火山灰の分析には、そうした研究者の経験知が欠かせない部分があるんです。

富士山はまだ若い!火山の一生ってどうなっているの?

―― ここまで噴火した後の火山の調査についてはお話を伺いましたが、噴火前の火山の調査というのも行われているんですよね。

石塚:はい、それが私たちの通常業務です。緊急時だけでなく、平常時から火山の状態を調べています。

例えば富士山も、どの時代にどんな噴火があったのか、どこでどういう噴火をしたのかを解明するために、山全体をフィールドワークして、噴火の痕跡を探しています。

―― 調査の仕方は、火山ごとに違うものなんですか?

石塚:火山や対象によって臨機応変に変えていきます。研究者の関心によっても調査の仕方は変わってきます。

ただ共通しているのは、過去の噴火履歴を丁寧に追っていくことですね。噴火の時期や場所、噴火様式などを特定していく地道な作業が基本にあります。

―― 過去の噴火の歴史を紐解くことで、どんなことがわかるんでしょう? 将来の噴火予測にも役立つのでしょうか。

石塚:まさにその通りです。過去の噴火の記録は、将来の活動を予測する上で欠かせません。

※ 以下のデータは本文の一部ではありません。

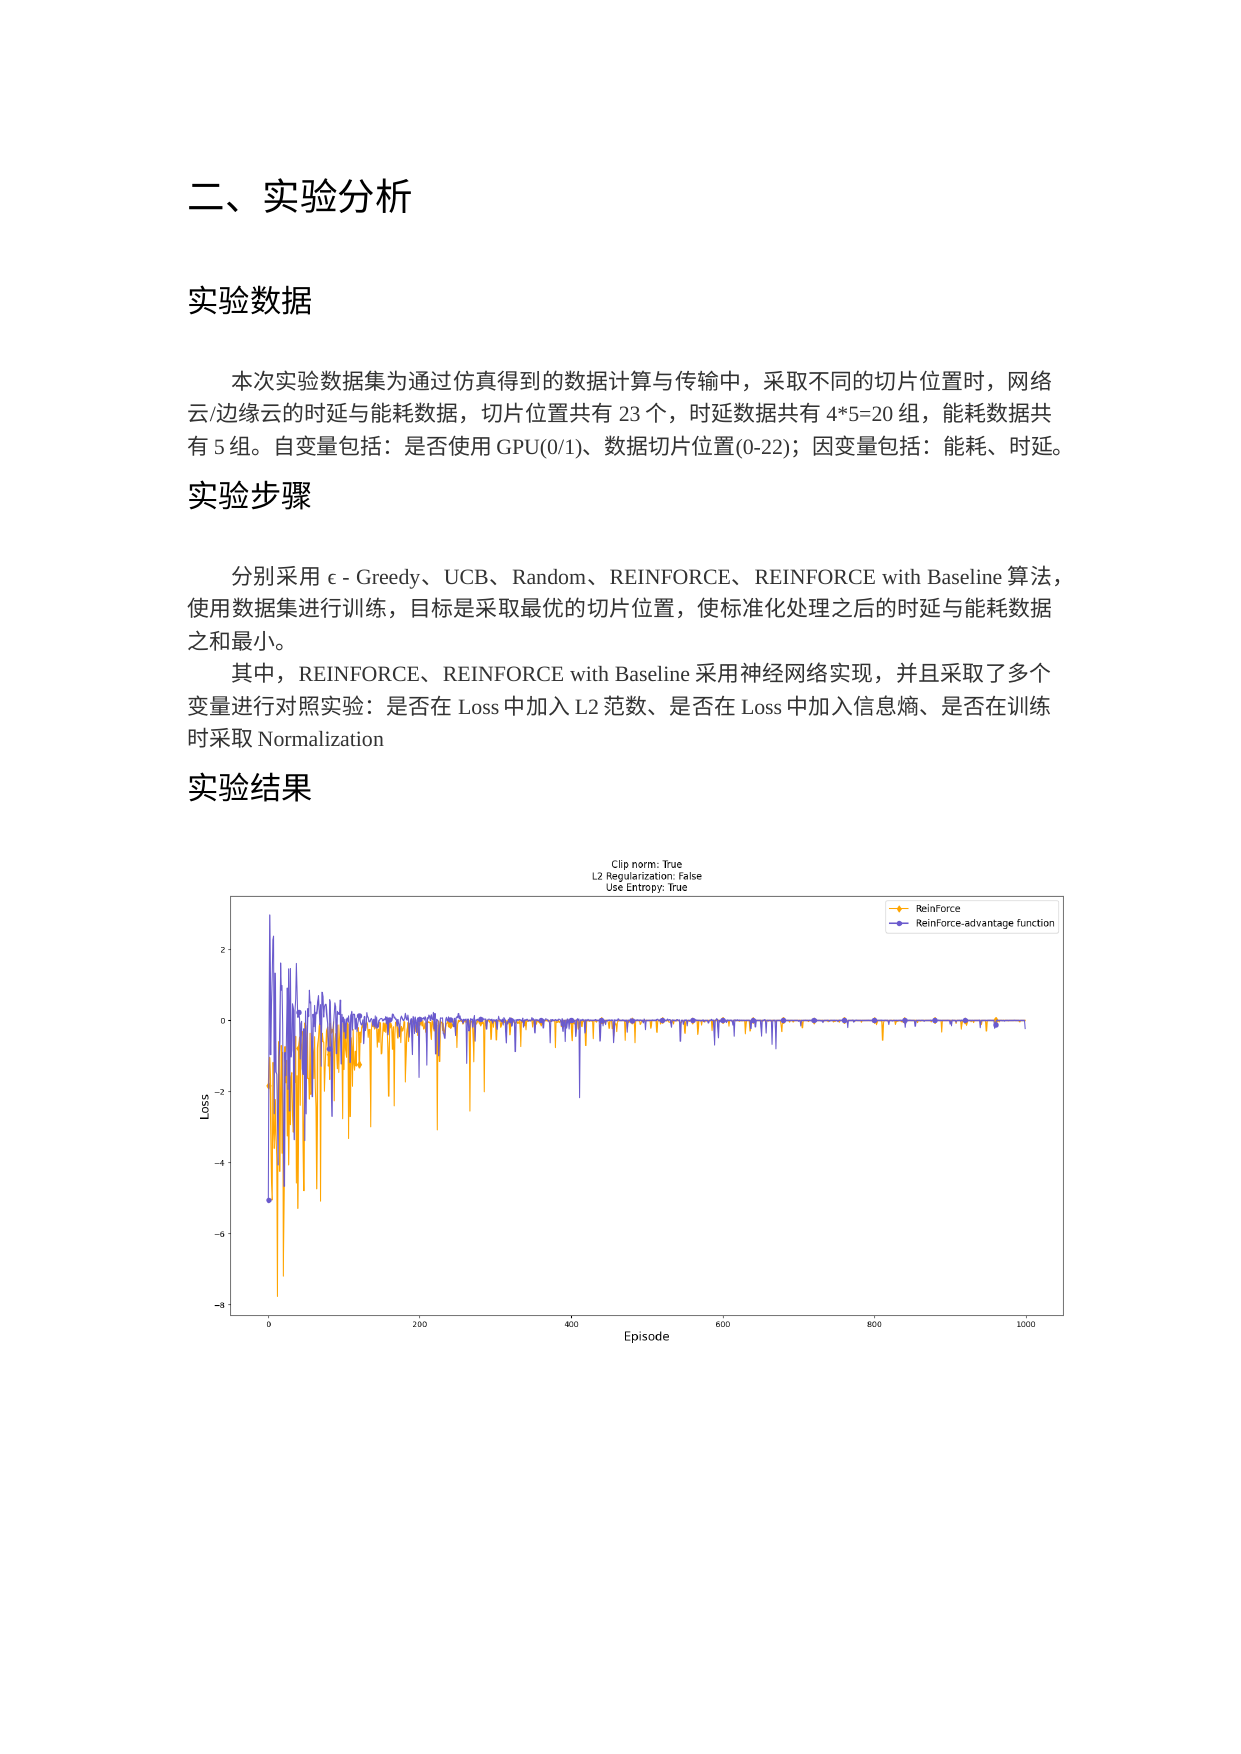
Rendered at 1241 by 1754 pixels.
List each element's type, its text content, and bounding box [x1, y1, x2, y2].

list 其中，REINFORCE、REINFORCE with Baseline采用神经网络实现，并且采取了多个变量进行对照实验：是否在Loss中加入L2范数、是否在Loss中加入信息熵、是否在训练时采取Normalization [187, 656, 1053, 753]
subtitle 实验步骤 [187, 461, 1053, 526]
subtitle 实验结果 [187, 753, 1053, 818]
picture [187, 851, 1076, 1352]
list 本次实验数据集为通过仿真得到的数据计算与传输中，采取不同的切片位置时，网络云/边缘云的时延与能耗数据，切片位置共有23个，时延数据共有4*5=20组，能耗数据共有5组。自变量包括：是否使用GPU(0/1)、数据切片位置(0-22)；因变量包括：能耗、时延。 [187, 363, 1053, 461]
list 分别采用 ϵ - Greedy、UCB、Random、REINFORCE、REINFORCE with Baseline算法，使用数据集进行训练，目标是采取最优的切片位置，使标准化处理之后的时延与能耗数据之和最小。 [187, 558, 1053, 656]
subtitle 实验数据 [187, 266, 1053, 331]
subtitle 二、实验分析 [187, 162, 1053, 227]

でも研究の原点は「なぜこの山ができたのか」という素朴な疑問なんです。知的好奇心を満たすことが出発点で、それを将来予測につなげていく。

若い頃は予測よりも、山の成り立ちそのものに興味があったんですが、年を重ねるにつれ、火山と社会との関わりを意識するようになりました。防災の重要性を認識し、そのために研究をしているという思いが強くなってきましたね。

―― 火山の状態というと、よく活火山とか休火山、死火山みたいな言葉を聞きますが、これってどういう状態と理解すればいいんですか?

石塚:活火山とか休火山、死火山という言葉は、以前は使われていましたが、今は活火山か、そうでない、という分類になっています。

火山の寿命は数十万年と考えられていて、どの段階にあるのか、どういう活動をしているのかは、火山学の大きなテーマです。